A forma pela qual o marco regulatório brasileiro do setor evoluiu na última década resultou numa forte compressão das margens operacionais das empresas. Isso porque a oferta foi muito maior do que a demanda corrente e ocorreu de forma desequilibrada, em termos de malha de rotas. Soma-se a isso a operação das companhias de baixo custo nos principais aeroportos e não nos periféricos, como é o regulamentado em outros países.

Os efeitos do excesso de capacidade são conhecidos: eleva-se o custo de manutenção de ativos que não geram valor; as empresas têm receio de reduzir sua oferta e perder mercado para a brutal concorrência; a guerra de preços passa a ser instrumento de busca suicida pela sobrevivência; a inflação de custos comerciais para brigar por mercado instala-se de modo autodestrutivo. A primeira grande vítima é a Transbrasil e seus mais de cinco mil funcionários. E existem outras três empresas na UTI. Tudo isso em um mercado em que se desenha uma nova concorrência e que impõe a busca obstinada de produtividade e de eficiência.

Os principais custos das empresas aéreas são o aluguel das aeronaves, sua manutenção e o querosene especial de aviação. Todos os custos são vinculados à taxa de câmbio entre o real e o dólar norte-americano, sendo, portanto, muito pouco gerenciáveis em termos unitários e em curto prazo.

Os dois primeiros são custos fixos no curto prazo, pois refletem a dimensão da frota. Seu gerenciamento é tarefa estratégica, pois envolve um dos principais instrumentos da concorrência, que é a capacidade de reagir a novas oportunidades.

Já as despesas de comercialização e as decorrentes de falhas de governança corporativa são assuntos sobre os quais as empresas do setor podem demonstrar seu interesse em dar sua cota de sacrifício no encaminhamento da solução para o setor.

Os impostos incidentes sobre as atividades das empresas aéreas apresentam as distorções criadas pelo atual regime tributário brasileiro sobre a atividade econômica em geral, acrescidas do fato de que os impostos pagos pelas empresas estrangeiras que operam no Brasil são menores do que os pagos por suas congêneres nacionais.

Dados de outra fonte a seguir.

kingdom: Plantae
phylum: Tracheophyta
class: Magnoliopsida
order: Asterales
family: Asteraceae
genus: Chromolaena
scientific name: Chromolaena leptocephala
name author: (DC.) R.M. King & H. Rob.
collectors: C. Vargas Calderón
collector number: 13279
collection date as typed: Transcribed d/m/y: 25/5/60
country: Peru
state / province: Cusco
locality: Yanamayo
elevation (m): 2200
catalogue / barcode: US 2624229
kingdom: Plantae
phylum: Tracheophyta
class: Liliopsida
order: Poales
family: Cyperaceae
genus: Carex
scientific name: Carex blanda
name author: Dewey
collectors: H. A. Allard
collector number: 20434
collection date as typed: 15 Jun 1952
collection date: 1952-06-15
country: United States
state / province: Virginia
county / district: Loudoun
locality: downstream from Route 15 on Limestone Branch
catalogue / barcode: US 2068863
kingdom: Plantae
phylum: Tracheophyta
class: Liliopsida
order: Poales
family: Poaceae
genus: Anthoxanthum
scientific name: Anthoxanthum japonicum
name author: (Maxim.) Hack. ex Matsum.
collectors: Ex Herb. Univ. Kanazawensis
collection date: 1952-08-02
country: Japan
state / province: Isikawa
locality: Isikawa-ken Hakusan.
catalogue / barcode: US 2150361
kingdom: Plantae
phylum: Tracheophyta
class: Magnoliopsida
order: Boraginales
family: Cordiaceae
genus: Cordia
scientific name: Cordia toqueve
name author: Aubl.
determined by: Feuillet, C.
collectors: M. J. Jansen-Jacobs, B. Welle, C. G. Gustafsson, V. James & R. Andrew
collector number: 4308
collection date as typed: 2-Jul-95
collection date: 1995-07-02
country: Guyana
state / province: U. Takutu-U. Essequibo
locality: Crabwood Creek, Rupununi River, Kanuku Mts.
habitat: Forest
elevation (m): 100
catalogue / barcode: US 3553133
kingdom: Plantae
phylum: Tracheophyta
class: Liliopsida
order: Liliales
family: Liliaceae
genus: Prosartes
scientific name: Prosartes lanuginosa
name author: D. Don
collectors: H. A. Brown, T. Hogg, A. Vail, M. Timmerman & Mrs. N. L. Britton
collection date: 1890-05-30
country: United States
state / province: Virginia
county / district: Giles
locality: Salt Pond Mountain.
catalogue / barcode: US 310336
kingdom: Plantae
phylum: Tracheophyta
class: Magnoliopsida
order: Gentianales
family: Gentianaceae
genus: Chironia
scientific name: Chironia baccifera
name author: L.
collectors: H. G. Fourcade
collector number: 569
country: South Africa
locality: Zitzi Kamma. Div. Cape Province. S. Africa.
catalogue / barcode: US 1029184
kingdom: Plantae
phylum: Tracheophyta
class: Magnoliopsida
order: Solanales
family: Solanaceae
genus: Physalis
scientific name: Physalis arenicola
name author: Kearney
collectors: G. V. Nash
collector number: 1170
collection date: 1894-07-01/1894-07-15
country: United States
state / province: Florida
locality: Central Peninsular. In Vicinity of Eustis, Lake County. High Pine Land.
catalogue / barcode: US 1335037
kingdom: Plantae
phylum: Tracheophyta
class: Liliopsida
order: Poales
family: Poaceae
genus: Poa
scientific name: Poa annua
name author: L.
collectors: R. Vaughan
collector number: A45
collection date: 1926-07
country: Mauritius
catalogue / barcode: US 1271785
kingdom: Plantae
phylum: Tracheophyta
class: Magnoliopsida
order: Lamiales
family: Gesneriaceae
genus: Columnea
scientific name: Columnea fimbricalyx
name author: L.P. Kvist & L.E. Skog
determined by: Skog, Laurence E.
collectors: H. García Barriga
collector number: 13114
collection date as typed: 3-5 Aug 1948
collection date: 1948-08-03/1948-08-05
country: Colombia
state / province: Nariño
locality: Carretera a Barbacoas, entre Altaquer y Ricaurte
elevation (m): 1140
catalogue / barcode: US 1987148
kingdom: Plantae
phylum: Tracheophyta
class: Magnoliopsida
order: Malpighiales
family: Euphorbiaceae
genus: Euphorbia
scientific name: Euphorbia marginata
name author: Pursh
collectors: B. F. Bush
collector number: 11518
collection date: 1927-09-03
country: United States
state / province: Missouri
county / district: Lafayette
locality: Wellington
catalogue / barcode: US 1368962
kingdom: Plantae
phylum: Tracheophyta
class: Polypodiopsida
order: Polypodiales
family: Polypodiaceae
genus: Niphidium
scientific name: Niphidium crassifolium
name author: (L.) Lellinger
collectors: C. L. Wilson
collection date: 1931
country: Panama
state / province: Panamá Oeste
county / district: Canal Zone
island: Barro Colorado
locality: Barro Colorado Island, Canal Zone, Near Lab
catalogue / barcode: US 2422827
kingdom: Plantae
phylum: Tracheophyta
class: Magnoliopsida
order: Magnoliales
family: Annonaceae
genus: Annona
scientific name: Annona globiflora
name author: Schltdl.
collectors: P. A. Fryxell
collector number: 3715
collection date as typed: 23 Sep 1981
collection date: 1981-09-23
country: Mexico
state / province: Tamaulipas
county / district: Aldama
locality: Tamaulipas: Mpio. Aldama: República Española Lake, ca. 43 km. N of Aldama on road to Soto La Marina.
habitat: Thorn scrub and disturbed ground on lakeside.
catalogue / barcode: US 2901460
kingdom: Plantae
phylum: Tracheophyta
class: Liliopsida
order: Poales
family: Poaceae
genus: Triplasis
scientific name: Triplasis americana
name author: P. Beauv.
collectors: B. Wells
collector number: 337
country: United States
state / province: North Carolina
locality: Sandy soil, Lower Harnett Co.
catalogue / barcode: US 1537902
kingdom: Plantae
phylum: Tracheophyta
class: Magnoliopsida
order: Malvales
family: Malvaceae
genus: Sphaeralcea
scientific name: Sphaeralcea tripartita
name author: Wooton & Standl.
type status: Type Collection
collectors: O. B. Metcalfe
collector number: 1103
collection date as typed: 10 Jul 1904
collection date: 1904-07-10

As empresas aéreas americanas pagam 7,5% de impostos; as européias, 16%. Já as empresas brasileiras são tributadas em 35%.

Sr. Presidente, Srªs e Srs. Senadores, o transporte aéreo brasileiro é um serviço público de elevado interesse para o País e cuja prestação é concedida exclusivamente pela União, nos termos da Constituição Federal e do Código Brasileiro de Aeronáutica, cabendo, assim, ao Poder Concedente zelar pela eficiência, segurança, continuidade e regularidade, entre outras exigências inerentes à prestação de serviço público.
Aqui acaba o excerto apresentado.